---- Data section
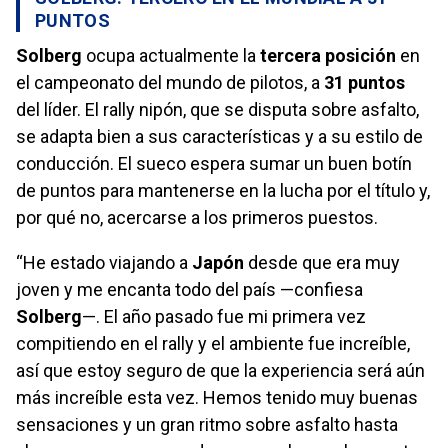
PUNTOS
Solberg
ocupa actualmente la
tercera posición
en
el campeonato del mundo de pilotos, a
31 puntos
del líder. El rally nipón, que se disputa sobre asfalto,
se adapta bien a sus características y a su estilo de
conducción. El sueco espera sumar un buen botín
de puntos para mantenerse en la lucha por el título y,
por qué no, acercarse a los primeros puestos.
“He estado viajando a
Japón
desde que era muy
joven y me encanta todo del país —confiesa
Solberg
—. El año pasado fue mi primera vez
compitiendo en el rally y el ambiente fue increíble,
así que estoy seguro de que la experiencia será aún
más increíble esta vez. Hemos tenido muy buenas
sensaciones y un gran ritmo sobre asfalto hasta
--------
Instructions to follow =
Your answer should be every line above that contains the word "asfalto".

Expected answer =
del líder. El rally nipón, que se disputa sobre asfalto,
sensaciones y un gran ritmo sobre asfalto hasta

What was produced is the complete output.